Efsanevi tasarımcı Adrian Newey, 1998 yılında Ron Dennis'le yaşadığı olayı anlattı.
1980 yılında McLaren'da görev almaya başlayan Dennis, Formula 1 dünyası tarafından disiplinli, sert ve titiz tavırlarıyla biliniyor.
1997 yılında Williams'tan Adrian Newey ile anlaşan McLaren, o dönem gridin en hızlı araçlarından birisini üretmeye başlamıştı.
Ron Dennis, McLaren fabrikasında öyle disiplinli davranıyordu ki, çalışanlar renk seçiminden, kahve veya çay içimine kadar pek çok konuda dikkatli olmalıydı.
Dennis'i en iyi tanıyan isimler arasında yer alan Newey, efsanevi patronla başından geçen bir olayı anlattı.
"Ron'un en sevdiği rengin gri olduğunu hepimiz biliyoruz. McLaren fabrikasındaki her şey -benim ofisim dışında- gri veya siyahtı."
"Ofisimde koyu renkli maun bir tavan, siyah bir masa, siyah pencere çerçeveleri ve koyu kahverengi renginde bir sandalye vardı. Ofise gidince ortamdan dolayı kendimi kaybediyordum. O zamanlar her gün gece yarılarına kadar çalışırdım ve gece geç saatlerde oda çok sıkıcı ve kasvetli bir hâl alırdı."
"Perşembe günü Macaristan GP'si için ofisimden ayrılıyordum ve fabrika yöneticisinden ofisimi biraz daha neşeli hâle getirmesini istedim. Yani güzel bir mavi renk olursa fena olmazdı."
"Macaristan'dan döndüğümde ofisime girdim ve karşımda siyahlar içinde parlayan mavi bir ofis gördüm. Çok memnun oldum, mutluluk vericiydi. Ama aynı şeyi Ron için söyleyemem."

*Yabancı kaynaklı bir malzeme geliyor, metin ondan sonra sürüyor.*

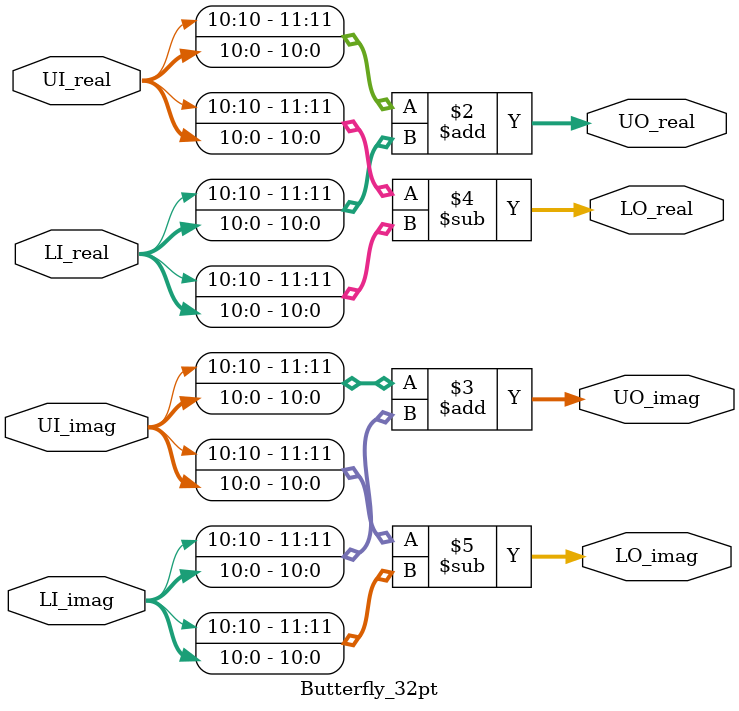
<source format=v>
`timescale 1ns / 1ps
module Butterfly_32pt(UI_real, UI_imag, LI_real, LI_imag, UO_real, UO_imag, LO_real, LO_imag);

input [10:0] UI_real, UI_imag, LI_real, LI_imag;          // input  S1.9     11bits

output [11:0] UO_real, UO_imag, LO_real, LO_imag;       // output  S2.9     12bits

// input
wire signed [10:0] UI_real, UI_imag, LI_real, LI_imag;

// output
reg signed [11:0] UO_real, UO_imag, LO_real, LO_imag;

always@ (UI_real or UI_imag or LI_real or LI_imag)
begin
    UO_real = {UI_real[10], UI_real} + {LI_real[10], LI_real};          // signed extention
    UO_imag = {UI_imag[10], UI_imag} + {LI_imag[10], LI_imag};
    LO_real = {UI_real[10], UI_real} - {LI_real[10], LI_real};
    LO_imag = {UI_imag[10], UI_imag} - {LI_imag[10], LI_imag};
end

endmodule

</source>
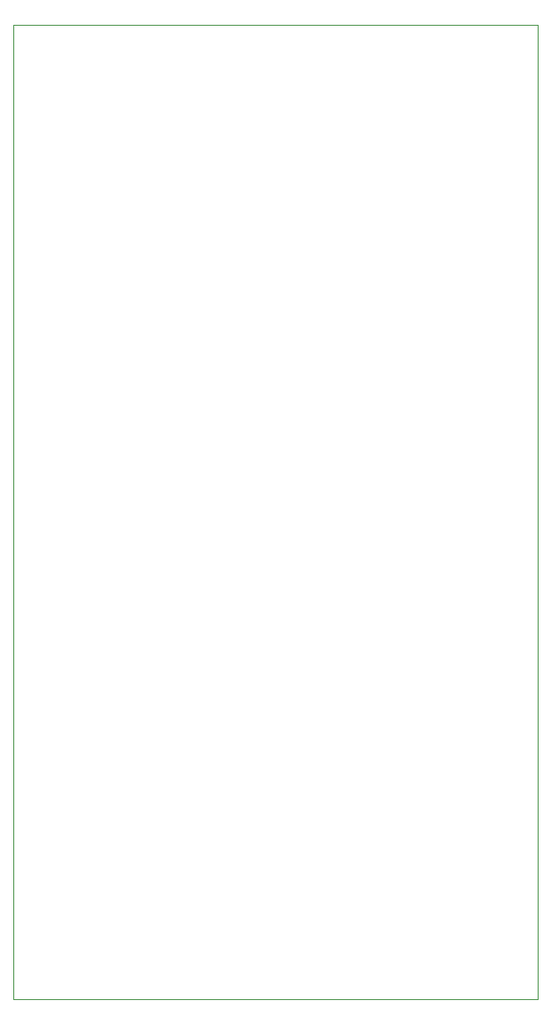
<source format=gbr>
G04 #@! TF.GenerationSoftware,KiCad,Pcbnew,(5.99.0-4013-gfd874d834)*
G04 #@! TF.CreationDate,2020-10-14T13:04:55+02:00*
G04 #@! TF.ProjectId,remote,72656d6f-7465-42e6-9b69-6361645f7063,rev?*
G04 #@! TF.SameCoordinates,Original*
G04 #@! TF.FileFunction,Profile,NP*
%FSLAX46Y46*%
G04 Gerber Fmt 4.6, Leading zero omitted, Abs format (unit mm)*
G04 Created by KiCad (PCBNEW (5.99.0-4013-gfd874d834)) date 2020-10-14 13:04:55*
%MOMM*%
%LPD*%
G01*
G04 APERTURE LIST*
G04 #@! TA.AperFunction,Profile*
%ADD10C,0.050000*%
G04 #@! TD*
G04 APERTURE END LIST*
D10*
X151250000Y-165500000D02*
X151250000Y-119250000D01*
X201250000Y-165500000D02*
X151250000Y-165500000D01*
X201250000Y-72500000D02*
X201250000Y-165500000D01*
X151250000Y-72500000D02*
X201250000Y-72500000D01*
X151250000Y-119250000D02*
X151250000Y-72500000D01*
M02*

</source>
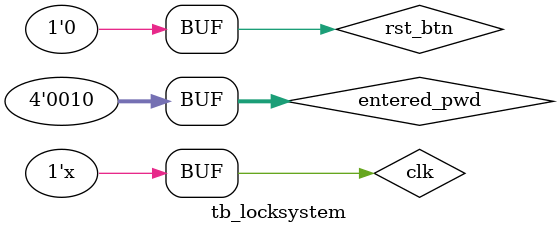
<source format=v>
module tb_locksystem();
reg clk,rst_btn;
reg [3:0] entered_pwd;
wire led_locked, led_unlocked, led_alert;
top_module1 uut (.clk(clk),.rst_btn(rst_btn),.entered_pwd(entered_pwd),.led_locked(led_locked),.led_unlocked(led_unlocked),.led_alert(led_alert));
always #5 clk=~clk;
initial begin
clk=0;rst_btn=1;

end
initial begin
#10 rst_btn=0;

#20 entered_pwd = 1000;
#20 entered_pwd = 1001;
#20 entered_pwd = 1100;
end
initial begin
#20 rst_btn=1;
end
initial begin
#10 rst_btn=0;
end
initial begin
#20 entered_pwd= 1010;
end
endmodule

</source>
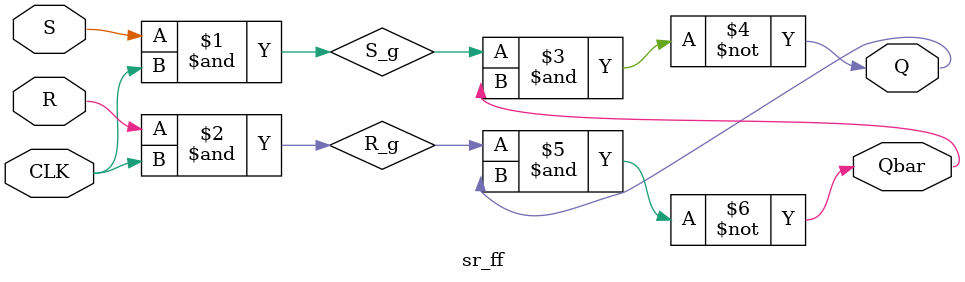
<source format=sv>
`timescale 1ns/1ps
module sr_ff(
    input  S, R, CLK,
    output Q, Qbar
);
    wire S_g, R_g;
    assign #1 S_g = S & CLK;
    assign #1 R_g = R & CLK;

    assign #1 Q    = ~(S_g & Qbar);
    assign #1 Qbar = ~(R_g & Q);

endmodule

</source>
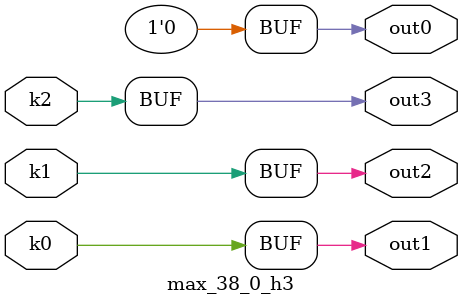
<source format=v>
module max_38_0(pi0, pi1, pi2, pi3, pi4, pi5, pi6, pi7, po0, po1, po2, po3);
input pi0, pi1, pi2, pi3, pi4, pi5, pi6, pi7;
output po0, po1, po2, po3;
wire k0, k1, k2;
max_38_0_w3 DUT1 (pi0, pi1, pi2, pi3, pi4, pi5, pi6, pi7, k0, k1, k2);
max_38_0_h3 DUT2 (k0, k1, k2, po0, po1, po2, po3);
endmodule

module max_38_0_w3(in7, in6, in5, in4, in3, in2, in1, in0, k2, k1, k0);
input in7, in6, in5, in4, in3, in2, in1, in0;
output k2, k1, k0;
assign k0 =   in2 ? ~in7 : ~in5;
assign k1 =   ((~in6 | in4) & ((~in0 & (~in7 | in5) & (in3 | ~in1)) | (~in7 & in5))) | (~in6 & in4);
assign k2 =   in2;
endmodule

module max_38_0_h3(k2, k1, k0, out3, out2, out1, out0);
input k2, k1, k0;
output out3, out2, out1, out0;
assign out0 = 0;
assign out1 = k0;
assign out2 = k1;
assign out3 = k2;
endmodule

</source>
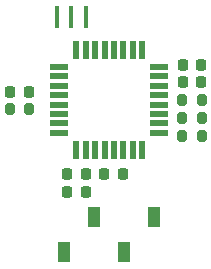
<source format=gbr>
%TF.GenerationSoftware,KiCad,Pcbnew,8.0.4*%
%TF.CreationDate,2024-08-09T19:06:39+02:00*%
%TF.ProjectId,Water Tank Monitor,57617465-7220-4546-916e-6b204d6f6e69,rev?*%
%TF.SameCoordinates,Original*%
%TF.FileFunction,Paste,Top*%
%TF.FilePolarity,Positive*%
%FSLAX46Y46*%
G04 Gerber Fmt 4.6, Leading zero omitted, Abs format (unit mm)*
G04 Created by KiCad (PCBNEW 8.0.4) date 2024-08-09 19:06:39*
%MOMM*%
%LPD*%
G01*
G04 APERTURE LIST*
G04 Aperture macros list*
%AMRoundRect*
0 Rectangle with rounded corners*
0 $1 Rounding radius*
0 $2 $3 $4 $5 $6 $7 $8 $9 X,Y pos of 4 corners*
0 Add a 4 corners polygon primitive as box body*
4,1,4,$2,$3,$4,$5,$6,$7,$8,$9,$2,$3,0*
0 Add four circle primitives for the rounded corners*
1,1,$1+$1,$2,$3*
1,1,$1+$1,$4,$5*
1,1,$1+$1,$6,$7*
1,1,$1+$1,$8,$9*
0 Add four rect primitives between the rounded corners*
20,1,$1+$1,$2,$3,$4,$5,0*
20,1,$1+$1,$4,$5,$6,$7,0*
20,1,$1+$1,$6,$7,$8,$9,0*
20,1,$1+$1,$8,$9,$2,$3,0*%
G04 Aperture macros list end*
%ADD10RoundRect,0.200000X-0.200000X-0.275000X0.200000X-0.275000X0.200000X0.275000X-0.200000X0.275000X0*%
%ADD11RoundRect,0.225000X-0.225000X-0.250000X0.225000X-0.250000X0.225000X0.250000X-0.225000X0.250000X0*%
%ADD12RoundRect,0.225000X0.225000X0.250000X-0.225000X0.250000X-0.225000X-0.250000X0.225000X-0.250000X0*%
%ADD13R,0.550000X1.600000*%
%ADD14R,1.600000X0.550000*%
%ADD15R,0.400000X1.900000*%
%ADD16R,1.020000X1.780000*%
%ADD17RoundRect,0.218750X0.218750X0.256250X-0.218750X0.256250X-0.218750X-0.256250X0.218750X-0.256250X0*%
%ADD18RoundRect,0.200000X0.200000X0.275000X-0.200000X0.275000X-0.200000X-0.275000X0.200000X-0.275000X0*%
G04 APERTURE END LIST*
D10*
%TO.C,R3*%
X146175000Y-85000000D03*
X147825000Y-85000000D03*
%TD*%
D11*
%TO.C,C3*%
X136450000Y-89800000D03*
X138000000Y-89800000D03*
%TD*%
D10*
%TO.C,R1*%
X131575000Y-82750000D03*
X133225000Y-82750000D03*
%TD*%
D12*
%TO.C,C4*%
X147775000Y-79000000D03*
X146225000Y-79000000D03*
%TD*%
D10*
%TO.C,R4*%
X146175000Y-83500000D03*
X147825000Y-83500000D03*
%TD*%
D11*
%TO.C,C1*%
X139575000Y-88250000D03*
X141125000Y-88250000D03*
%TD*%
D13*
%TO.C,U1*%
X142800000Y-77725000D03*
X142000000Y-77725000D03*
X141200000Y-77725000D03*
X140400000Y-77725000D03*
X139600000Y-77725000D03*
X138800000Y-77725000D03*
X138000000Y-77725000D03*
X137200000Y-77725000D03*
D14*
X135750000Y-79175000D03*
X135750000Y-79975000D03*
X135750000Y-80775000D03*
X135750000Y-81575000D03*
X135750000Y-82375000D03*
X135750000Y-83175000D03*
X135750000Y-83975000D03*
X135750000Y-84775000D03*
D13*
X137200000Y-86225000D03*
X138000000Y-86225000D03*
X138800000Y-86225000D03*
X139600000Y-86225000D03*
X140400000Y-86225000D03*
X141200000Y-86225000D03*
X142000000Y-86225000D03*
X142800000Y-86225000D03*
D14*
X144250000Y-84775000D03*
X144250000Y-83975000D03*
X144250000Y-83175000D03*
X144250000Y-82375000D03*
X144250000Y-81575000D03*
X144250000Y-80775000D03*
X144250000Y-79975000D03*
X144250000Y-79175000D03*
%TD*%
D15*
%TO.C,Y1*%
X135600000Y-75000000D03*
X136800000Y-75000000D03*
X138000000Y-75000000D03*
%TD*%
D16*
%TO.C,J4*%
X136190000Y-94865000D03*
X138730000Y-91885000D03*
X141270000Y-94865000D03*
X143810000Y-91885000D03*
%TD*%
D17*
%TO.C,D2*%
X133187500Y-81275000D03*
X131612500Y-81275000D03*
%TD*%
D11*
%TO.C,C5*%
X146225000Y-80500000D03*
X147775000Y-80500000D03*
%TD*%
D18*
%TO.C,R2*%
X147825000Y-82000000D03*
X146175000Y-82000000D03*
%TD*%
D11*
%TO.C,C2*%
X136450000Y-88250000D03*
X138000000Y-88250000D03*
%TD*%
M02*

</source>
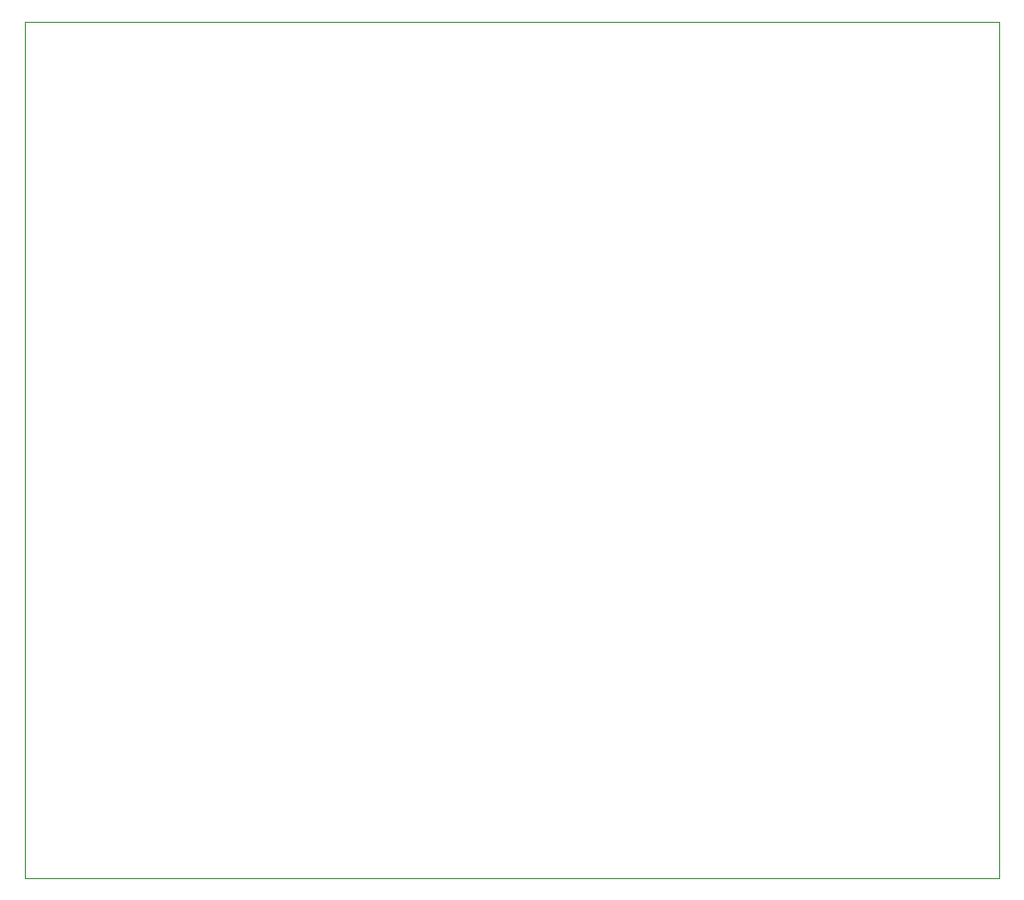
<source format=gbr>
%TF.GenerationSoftware,KiCad,Pcbnew,8.0.5*%
%TF.CreationDate,2024-11-07T20:07:23-06:00*%
%TF.ProjectId,LEDDashboard,4c454444-6173-4686-926f-6172642e6b69,rev?*%
%TF.SameCoordinates,Original*%
%TF.FileFunction,Profile,NP*%
%FSLAX46Y46*%
G04 Gerber Fmt 4.6, Leading zero omitted, Abs format (unit mm)*
G04 Created by KiCad (PCBNEW 8.0.5) date 2024-11-07 20:07:23*
%MOMM*%
%LPD*%
G01*
G04 APERTURE LIST*
%TA.AperFunction,Profile*%
%ADD10C,0.050000*%
%TD*%
G04 APERTURE END LIST*
D10*
X22500000Y-19500000D02*
X105500000Y-19500000D01*
X105500000Y-92500000D01*
X22500000Y-92500000D01*
X22500000Y-19500000D01*
M02*

</source>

"O gece Ron kaydettiğimiz ilerlemeyi tartışmak için ofisime geldi. Kapıyı açar açmaz dona kaldı. Yüzündeki ifadeyi unutamam! Kapıda öyle duruyordu ve suratı kıpkırmızıydı... Öylece baktı, kapıyı kapattı ve tek bir kelime dahi söylemeden gitti. Ama bu fırtına öncesi sessizlikti. Eşi Lisa'nın yanına gitti ve ona patladı."
"Kapımı ne zaman açsam, siyah beyaz bir fotoğrafın içerisinde yer alan renkli bir kare görüyor gibiydim. Çünkü fabrikada benim odam dışındaki her şey ya siyah ya da griydi."
"Ron Dennis öyle disiplinliydi ki, kahve veya çay içemez, masanın üzerinde sadece bir tane kişisel fotoğraf koyabilirdiniz. Onu da gece eve dönerken saklamak koşuluyla. Çok disiplinli bir ortamdı."
"Ayrıca Sir Norman Foster'ın tasarladığı yeni fabrika da gerçek bir işkenceydi. Uzun beyaz koridorlar düşünün, onlara bir girdiğinizde ofisinize gitmek yarım saatinizi alıyordu."
"Bir gün, ofisime giden yolu kısaltmak için çimenliklerin yanından başka bir yol buldum ve oradan gittim. Ertesi gün bir mail aldım. Mailde eğer ofisime giden gerçek yolu kullanmazsam benim hakkımda soruşturma açılacağı yazıyordu." dedi.